BEGIN RECORDS TO USE

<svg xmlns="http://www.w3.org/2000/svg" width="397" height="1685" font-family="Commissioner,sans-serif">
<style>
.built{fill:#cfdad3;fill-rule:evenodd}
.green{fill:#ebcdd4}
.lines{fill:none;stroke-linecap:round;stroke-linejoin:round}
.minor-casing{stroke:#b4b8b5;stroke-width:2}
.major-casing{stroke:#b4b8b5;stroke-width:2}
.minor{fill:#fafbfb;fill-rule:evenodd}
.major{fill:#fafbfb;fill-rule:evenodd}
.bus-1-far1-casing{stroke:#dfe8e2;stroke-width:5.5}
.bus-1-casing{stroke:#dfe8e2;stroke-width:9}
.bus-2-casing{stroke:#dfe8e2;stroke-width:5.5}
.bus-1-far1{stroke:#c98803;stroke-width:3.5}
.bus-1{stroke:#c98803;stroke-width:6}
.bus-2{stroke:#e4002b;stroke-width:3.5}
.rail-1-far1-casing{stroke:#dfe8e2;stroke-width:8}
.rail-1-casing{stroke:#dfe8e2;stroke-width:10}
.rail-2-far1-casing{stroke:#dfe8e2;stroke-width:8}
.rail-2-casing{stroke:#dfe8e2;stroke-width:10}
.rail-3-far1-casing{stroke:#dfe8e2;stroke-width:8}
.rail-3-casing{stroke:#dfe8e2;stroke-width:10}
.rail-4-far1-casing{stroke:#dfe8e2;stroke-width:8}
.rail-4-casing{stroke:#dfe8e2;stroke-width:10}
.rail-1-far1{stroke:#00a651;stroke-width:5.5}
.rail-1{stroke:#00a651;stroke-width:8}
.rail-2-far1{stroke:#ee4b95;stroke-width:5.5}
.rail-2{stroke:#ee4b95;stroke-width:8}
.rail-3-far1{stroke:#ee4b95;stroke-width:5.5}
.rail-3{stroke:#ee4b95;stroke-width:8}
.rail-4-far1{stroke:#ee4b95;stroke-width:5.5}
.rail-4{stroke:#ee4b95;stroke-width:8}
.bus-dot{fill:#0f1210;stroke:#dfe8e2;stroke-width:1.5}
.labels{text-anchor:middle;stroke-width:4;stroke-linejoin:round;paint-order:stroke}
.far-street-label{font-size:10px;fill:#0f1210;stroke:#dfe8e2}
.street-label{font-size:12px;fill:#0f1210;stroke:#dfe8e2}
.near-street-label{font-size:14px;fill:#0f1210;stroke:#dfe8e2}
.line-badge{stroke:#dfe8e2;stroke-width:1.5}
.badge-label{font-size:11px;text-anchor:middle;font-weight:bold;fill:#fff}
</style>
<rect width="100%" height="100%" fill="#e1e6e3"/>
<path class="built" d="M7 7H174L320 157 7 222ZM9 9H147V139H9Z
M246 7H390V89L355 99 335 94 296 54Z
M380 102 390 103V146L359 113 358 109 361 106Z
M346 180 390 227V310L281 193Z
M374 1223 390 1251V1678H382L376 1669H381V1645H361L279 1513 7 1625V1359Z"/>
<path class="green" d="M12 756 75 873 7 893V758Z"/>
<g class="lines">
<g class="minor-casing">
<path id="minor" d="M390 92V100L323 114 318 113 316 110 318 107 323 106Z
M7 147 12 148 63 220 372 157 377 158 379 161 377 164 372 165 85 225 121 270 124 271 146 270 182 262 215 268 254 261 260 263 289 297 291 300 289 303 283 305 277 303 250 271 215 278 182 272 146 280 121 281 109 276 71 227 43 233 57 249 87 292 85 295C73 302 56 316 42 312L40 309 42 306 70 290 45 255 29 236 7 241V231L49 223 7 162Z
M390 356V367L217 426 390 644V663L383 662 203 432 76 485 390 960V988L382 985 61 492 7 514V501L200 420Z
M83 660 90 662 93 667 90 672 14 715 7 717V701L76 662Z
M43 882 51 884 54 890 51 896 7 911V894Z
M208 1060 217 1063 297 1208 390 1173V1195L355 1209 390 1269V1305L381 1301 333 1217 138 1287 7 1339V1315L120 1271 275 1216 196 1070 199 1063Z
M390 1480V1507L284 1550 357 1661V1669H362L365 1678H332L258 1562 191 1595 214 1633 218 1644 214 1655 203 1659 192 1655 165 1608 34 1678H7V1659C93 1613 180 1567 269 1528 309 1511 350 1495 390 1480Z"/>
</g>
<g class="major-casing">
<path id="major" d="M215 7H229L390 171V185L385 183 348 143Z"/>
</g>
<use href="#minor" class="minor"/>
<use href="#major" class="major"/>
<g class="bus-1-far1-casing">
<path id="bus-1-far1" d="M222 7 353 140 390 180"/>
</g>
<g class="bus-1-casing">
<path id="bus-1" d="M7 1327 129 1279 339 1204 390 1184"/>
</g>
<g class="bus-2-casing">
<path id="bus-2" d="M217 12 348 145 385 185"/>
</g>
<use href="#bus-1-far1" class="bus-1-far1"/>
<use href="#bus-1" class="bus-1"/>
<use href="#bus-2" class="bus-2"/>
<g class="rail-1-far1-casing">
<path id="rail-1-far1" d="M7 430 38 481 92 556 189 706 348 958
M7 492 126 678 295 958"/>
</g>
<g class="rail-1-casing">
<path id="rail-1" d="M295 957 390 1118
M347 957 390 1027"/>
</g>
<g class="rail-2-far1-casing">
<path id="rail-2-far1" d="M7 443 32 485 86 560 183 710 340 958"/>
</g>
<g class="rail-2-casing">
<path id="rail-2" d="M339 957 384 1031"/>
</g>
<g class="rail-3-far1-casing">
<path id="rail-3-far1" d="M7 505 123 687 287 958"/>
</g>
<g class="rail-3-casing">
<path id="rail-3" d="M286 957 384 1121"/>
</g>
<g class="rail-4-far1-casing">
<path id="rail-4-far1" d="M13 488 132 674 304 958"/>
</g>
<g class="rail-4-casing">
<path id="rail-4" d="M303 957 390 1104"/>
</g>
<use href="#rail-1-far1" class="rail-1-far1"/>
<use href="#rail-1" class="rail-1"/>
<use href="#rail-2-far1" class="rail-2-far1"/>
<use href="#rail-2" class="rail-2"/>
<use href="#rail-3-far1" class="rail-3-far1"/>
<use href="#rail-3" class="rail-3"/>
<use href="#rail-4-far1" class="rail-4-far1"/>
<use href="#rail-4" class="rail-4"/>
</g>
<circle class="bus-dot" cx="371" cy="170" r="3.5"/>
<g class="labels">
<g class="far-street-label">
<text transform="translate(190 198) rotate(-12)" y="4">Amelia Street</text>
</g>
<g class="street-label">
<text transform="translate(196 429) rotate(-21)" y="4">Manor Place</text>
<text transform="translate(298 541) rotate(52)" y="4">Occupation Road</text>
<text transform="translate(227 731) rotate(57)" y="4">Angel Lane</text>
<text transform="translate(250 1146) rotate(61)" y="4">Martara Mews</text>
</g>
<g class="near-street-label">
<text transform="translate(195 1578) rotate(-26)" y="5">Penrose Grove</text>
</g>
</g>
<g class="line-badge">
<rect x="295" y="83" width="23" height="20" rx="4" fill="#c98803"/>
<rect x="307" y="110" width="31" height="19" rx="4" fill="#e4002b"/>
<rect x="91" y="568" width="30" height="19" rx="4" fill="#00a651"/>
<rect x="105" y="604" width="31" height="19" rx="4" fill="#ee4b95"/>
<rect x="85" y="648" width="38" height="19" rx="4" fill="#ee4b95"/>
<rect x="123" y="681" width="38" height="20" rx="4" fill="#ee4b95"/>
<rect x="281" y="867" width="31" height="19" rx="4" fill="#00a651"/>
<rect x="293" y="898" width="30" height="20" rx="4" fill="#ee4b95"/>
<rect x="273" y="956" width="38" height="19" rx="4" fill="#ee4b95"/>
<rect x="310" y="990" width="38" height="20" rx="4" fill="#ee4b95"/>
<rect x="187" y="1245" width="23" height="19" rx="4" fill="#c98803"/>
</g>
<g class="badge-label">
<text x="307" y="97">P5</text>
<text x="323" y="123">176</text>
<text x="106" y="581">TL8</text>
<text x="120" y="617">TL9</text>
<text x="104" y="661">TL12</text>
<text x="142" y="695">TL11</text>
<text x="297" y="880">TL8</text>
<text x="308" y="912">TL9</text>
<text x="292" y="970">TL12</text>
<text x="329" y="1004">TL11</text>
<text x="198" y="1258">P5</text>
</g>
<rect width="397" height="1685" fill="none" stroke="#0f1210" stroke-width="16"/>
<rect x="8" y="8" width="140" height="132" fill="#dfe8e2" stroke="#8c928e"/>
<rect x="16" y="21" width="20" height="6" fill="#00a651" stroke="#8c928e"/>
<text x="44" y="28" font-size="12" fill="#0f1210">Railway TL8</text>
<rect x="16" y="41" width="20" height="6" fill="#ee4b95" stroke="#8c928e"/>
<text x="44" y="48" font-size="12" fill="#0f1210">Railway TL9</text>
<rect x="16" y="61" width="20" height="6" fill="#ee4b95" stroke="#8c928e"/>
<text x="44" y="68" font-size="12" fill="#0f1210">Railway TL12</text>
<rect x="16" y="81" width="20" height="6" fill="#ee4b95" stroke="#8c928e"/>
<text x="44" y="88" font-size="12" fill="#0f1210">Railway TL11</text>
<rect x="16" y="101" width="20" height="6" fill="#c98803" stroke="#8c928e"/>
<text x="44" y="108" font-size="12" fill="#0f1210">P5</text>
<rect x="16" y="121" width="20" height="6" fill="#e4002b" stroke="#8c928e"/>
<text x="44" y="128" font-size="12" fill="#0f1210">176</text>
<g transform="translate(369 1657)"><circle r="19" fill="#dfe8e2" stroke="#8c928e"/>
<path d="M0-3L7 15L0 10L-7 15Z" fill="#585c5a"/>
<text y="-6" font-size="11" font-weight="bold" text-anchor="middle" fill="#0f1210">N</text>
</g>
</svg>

END RECORDS TO USE

If a line above includes the string "lines", pick it out.

.lines{fill:none;stroke-linecap:round;stroke-linejoin:round}
<g class="lines">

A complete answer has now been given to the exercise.